Trending Topics

Private NC rescue squad to be reinstated

By Mark Schultz
The News & Observer (Raleigh, North Carolina)

HILLSBOROUGH, NC — The Orange County Rescue Squad got a reprieve Tuesday night, when the county commissioners decided the volunteer force had not been given enough opportunity to address safety concerns.

The squad, one of two private rescue squads in the county, will remain on “stand-down,” prohibiting its members from responding to emergency calls. But the county’s Emergency Services Department will work with the squad over the next few months to see whether it can be reinstated to the county’s dispatch system.

“There is a perception in this county that Orange Rescue is a necessary unit,” Commissioner Valerie Foushee said.

“For us to continue to talk about who did what ... doesn’t matter at this point,” she said. “We could talk the next year about who’s right and who’s wrong, and [meanwhile] nobody’s getting any training.”

The commissioners asked Emergency Services Director Frank Montes de Oca to come back at next Tuesday’s commissioners meeting with a timetable for determining whether the squad can be reinstated and what role it might play in the county’s provision of emergency services.

It was the first good news for the squad, which has been side-lined since de Oca suspended it June 27, citing a long list of concerns.
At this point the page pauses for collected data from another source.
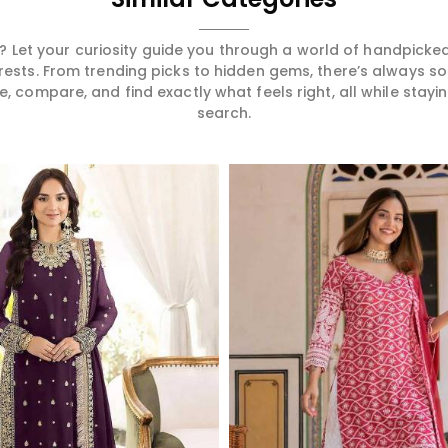
 Let your curiosity guide you through a world of handpick
erests. From trending picks to hidden gems, there’s always 
compare, and find exactly what feels right, all while staying
search.
Read More
Read More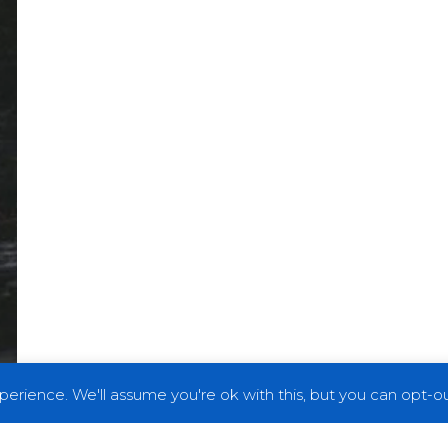
erience. We'll assume you're ok with this, but you can opt-out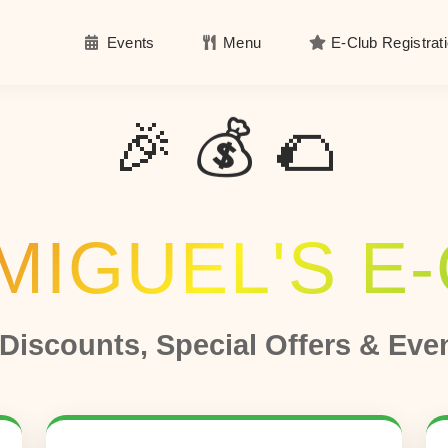
Events
Menu
E-Club Registrat
​​
​​​
​​​
🎉 💰 🌮
MIGUEL'S E
 Discounts, Special Offers & Eve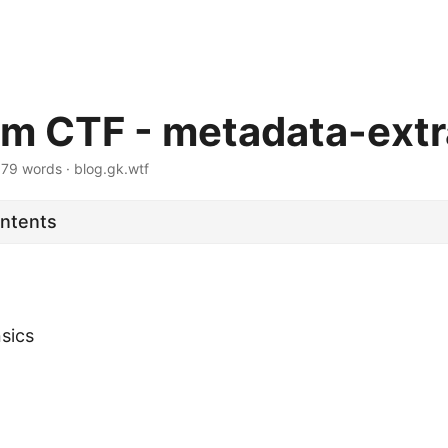
m CTF - metadata-extr
·
79 words
·
blog.gk.wtf
ontents
nsics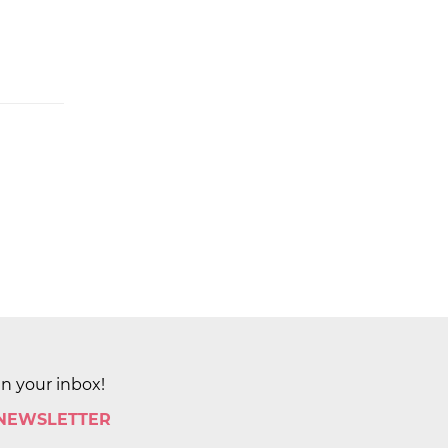
in your inbox!
 NEWSLETTER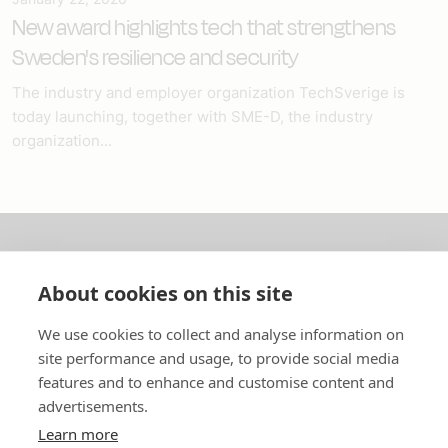
New award highlights tech that strengthens
Sweden's resilience and security
The industry and employer organization TechSverige is
today launching, together with SME-D, the industry
organization...
About us
About cookies on this site
In English
We use cookies to collect and analyse information on
site performance and usage, to provide social media
Standard contracts
features and to enhance and customise content and
advertisements.
Quick links
Learn more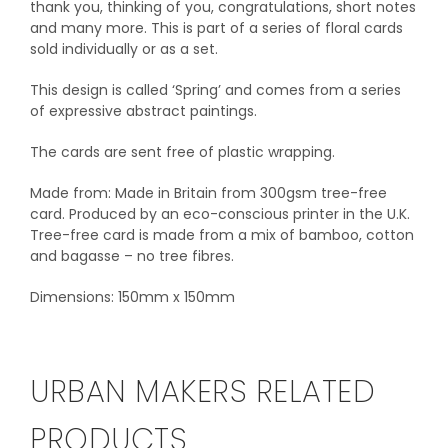
thank you, thinking of you, congratulations, short notes
and many more. This is part of a series of floral cards
sold individually or as a set.
This design is called ‘Spring’ and comes from a series
of expressive abstract paintings.
The cards are sent free of plastic wrapping.
Made from: Made in Britain from 300gsm tree-free
card. Produced by an eco-conscious printer in the U.K.
Tree-free card is made from a mix of bamboo, cotton
and bagasse – no tree fibres.
Dimensions: 150mm x 150mm
URBAN MAKERS RELATED
PRODUCTS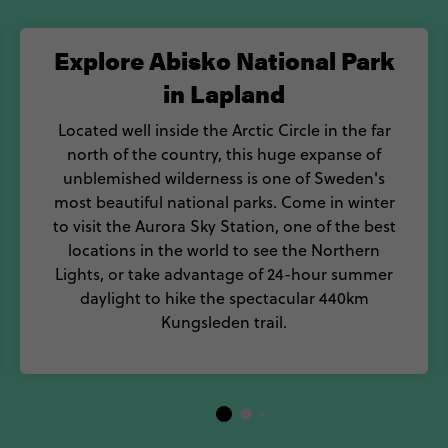
Explore Abisko National Park
in Lapland
Located well inside the Arctic Circle in the far
north of the country, this huge expanse of
unblemished wilderness is one of Sweden's
most beautiful national parks. Come in winter
to visit the Aurora Sky Station, one of the best
locations in the world to see the Northern
Lights, or take advantage of 24-hour summer
daylight to hike the spectacular 440km
Kungsleden trail.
They included: equipment falling out of a vehicle onto Churton Street in Hillsborough; an incident where squad members sawing a man free from a vehicle allegedly sent sparks into a pool of gasoline; and a drowning call where the squad failed to bring a boat or the right equipment.

Most of the county’s fire chiefs supported de Oca, with seven of 12 signing a statement that the squad was no longer necessary because their departments now provide equal or better service.

But the commissioners said they didn’t want to get into a debate over the allegations. Instead, they focused on what squad Chief Brian Matthews has said all along: that he wasn’t given a chance to respond to the accusations before his unit was suspended.

Matthews repeated that Tuesday night and also questioned the legitimacy of the stand-down order. He cited a state law that says the commissioners are the only ones who may remove a squad from the emergency dispatch system. The county attorney will also research that question in time for next week’s meeting.

“We’ve already gone two months,” Matthews said. “I would like the commissioners to address if it was a valid order for us to stand down. If it was in contradiction of county ordinances and state law, it was not a valid order.”

Matthews also said he had made repeated requests to see any documentation supporting the allegations against his squad. “As of this date, I have received zero, none,” he said.

Commissioner Mike Nelson said the squad had not been treated fairly.

“I have some concerns about diving into a suspension without giving people express written warning, laying out what the problems are,” he said. “These are young guys who really care about the community.”